◆ Information
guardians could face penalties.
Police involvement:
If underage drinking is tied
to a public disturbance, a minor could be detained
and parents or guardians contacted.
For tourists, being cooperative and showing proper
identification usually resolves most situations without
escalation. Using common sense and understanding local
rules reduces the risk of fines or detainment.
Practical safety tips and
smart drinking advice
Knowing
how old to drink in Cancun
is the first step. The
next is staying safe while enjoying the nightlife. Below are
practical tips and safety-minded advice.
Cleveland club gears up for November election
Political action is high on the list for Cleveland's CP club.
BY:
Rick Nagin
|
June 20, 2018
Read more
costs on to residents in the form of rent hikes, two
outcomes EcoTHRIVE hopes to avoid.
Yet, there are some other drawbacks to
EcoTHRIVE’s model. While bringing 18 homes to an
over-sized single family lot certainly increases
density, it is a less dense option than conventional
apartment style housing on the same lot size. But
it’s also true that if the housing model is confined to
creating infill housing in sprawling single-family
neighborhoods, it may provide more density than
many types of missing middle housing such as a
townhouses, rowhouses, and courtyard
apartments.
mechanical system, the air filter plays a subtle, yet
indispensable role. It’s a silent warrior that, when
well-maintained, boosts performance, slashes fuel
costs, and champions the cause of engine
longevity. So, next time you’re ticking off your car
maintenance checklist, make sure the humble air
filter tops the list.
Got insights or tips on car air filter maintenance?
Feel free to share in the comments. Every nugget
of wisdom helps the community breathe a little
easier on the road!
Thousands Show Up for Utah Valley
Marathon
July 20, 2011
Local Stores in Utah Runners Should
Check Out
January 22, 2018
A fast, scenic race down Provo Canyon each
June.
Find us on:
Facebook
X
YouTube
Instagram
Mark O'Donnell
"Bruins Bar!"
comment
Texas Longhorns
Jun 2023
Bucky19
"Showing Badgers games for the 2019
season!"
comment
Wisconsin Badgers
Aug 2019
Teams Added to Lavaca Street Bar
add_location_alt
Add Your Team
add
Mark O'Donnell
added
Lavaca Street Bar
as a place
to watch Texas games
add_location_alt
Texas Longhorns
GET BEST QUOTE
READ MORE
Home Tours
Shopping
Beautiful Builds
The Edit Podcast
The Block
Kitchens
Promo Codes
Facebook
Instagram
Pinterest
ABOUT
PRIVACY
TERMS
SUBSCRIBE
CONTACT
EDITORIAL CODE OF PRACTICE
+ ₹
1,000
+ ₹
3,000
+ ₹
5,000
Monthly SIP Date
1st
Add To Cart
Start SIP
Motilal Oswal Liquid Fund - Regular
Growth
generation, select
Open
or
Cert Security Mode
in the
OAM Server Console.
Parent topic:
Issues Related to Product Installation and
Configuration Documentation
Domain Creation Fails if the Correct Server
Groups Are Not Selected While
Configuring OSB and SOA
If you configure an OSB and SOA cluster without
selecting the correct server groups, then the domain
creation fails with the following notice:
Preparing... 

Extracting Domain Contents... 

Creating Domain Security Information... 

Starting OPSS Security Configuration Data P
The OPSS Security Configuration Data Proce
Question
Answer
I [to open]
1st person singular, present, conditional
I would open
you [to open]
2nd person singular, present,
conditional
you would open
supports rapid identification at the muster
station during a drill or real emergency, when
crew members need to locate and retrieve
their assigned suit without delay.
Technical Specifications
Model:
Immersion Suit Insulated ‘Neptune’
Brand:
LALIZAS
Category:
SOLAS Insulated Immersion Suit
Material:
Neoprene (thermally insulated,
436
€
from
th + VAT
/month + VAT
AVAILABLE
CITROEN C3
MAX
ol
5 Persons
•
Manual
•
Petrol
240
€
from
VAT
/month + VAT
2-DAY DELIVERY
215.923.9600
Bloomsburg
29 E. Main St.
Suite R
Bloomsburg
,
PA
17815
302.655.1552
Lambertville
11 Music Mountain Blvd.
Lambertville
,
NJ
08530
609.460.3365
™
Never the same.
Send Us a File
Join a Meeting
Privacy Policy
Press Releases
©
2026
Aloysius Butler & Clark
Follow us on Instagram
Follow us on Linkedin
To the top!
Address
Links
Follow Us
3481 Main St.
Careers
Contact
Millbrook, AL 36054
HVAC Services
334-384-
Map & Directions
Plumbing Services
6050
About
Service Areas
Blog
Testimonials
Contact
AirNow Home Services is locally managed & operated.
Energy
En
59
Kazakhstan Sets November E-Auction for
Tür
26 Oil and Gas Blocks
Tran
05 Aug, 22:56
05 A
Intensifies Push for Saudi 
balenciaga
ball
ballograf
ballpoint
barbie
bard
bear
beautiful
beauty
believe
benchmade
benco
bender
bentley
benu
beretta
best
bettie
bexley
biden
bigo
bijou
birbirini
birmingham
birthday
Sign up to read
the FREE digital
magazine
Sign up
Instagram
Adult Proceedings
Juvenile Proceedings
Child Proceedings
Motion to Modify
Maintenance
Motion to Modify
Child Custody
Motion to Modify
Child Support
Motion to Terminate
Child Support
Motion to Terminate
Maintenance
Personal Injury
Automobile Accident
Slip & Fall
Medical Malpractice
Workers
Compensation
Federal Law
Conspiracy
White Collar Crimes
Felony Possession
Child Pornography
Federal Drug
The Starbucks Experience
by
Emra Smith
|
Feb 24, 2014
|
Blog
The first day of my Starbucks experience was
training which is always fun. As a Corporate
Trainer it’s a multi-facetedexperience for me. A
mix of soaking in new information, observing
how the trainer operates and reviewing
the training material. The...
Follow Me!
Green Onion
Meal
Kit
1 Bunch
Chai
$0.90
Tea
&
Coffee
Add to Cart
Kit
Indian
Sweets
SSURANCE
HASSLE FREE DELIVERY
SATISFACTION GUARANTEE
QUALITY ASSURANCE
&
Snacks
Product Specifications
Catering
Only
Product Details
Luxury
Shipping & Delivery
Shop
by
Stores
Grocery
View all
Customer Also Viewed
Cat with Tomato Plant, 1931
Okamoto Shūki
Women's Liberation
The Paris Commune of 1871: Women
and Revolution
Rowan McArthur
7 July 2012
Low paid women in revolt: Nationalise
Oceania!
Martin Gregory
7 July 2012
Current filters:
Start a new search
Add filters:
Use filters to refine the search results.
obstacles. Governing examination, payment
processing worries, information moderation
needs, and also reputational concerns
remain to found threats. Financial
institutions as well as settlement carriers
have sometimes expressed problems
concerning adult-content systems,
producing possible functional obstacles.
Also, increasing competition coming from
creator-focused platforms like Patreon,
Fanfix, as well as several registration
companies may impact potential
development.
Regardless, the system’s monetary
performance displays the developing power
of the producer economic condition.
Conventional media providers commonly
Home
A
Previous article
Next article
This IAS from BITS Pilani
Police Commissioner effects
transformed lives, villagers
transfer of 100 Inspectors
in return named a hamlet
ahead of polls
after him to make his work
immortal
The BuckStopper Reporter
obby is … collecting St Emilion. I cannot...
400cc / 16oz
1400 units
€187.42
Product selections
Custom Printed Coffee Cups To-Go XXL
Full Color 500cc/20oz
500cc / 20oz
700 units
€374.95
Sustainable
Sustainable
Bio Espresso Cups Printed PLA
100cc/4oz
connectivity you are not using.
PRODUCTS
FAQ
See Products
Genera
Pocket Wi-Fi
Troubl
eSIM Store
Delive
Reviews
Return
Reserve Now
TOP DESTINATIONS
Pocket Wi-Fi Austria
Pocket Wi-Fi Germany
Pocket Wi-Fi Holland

◆ Exercise objective
Write out exactly the lines above between the line with "development." and the line with "Police Commissioner effects", inclusive, and nothing beyond them.

◆ Completed task
development.
Regardless, the system’s monetary
performance displays the developing power
of the producer economic condition.
Conventional media providers commonly
Home
A
Previous article
Next article
This IAS from BITS Pilani
Police Commissioner effects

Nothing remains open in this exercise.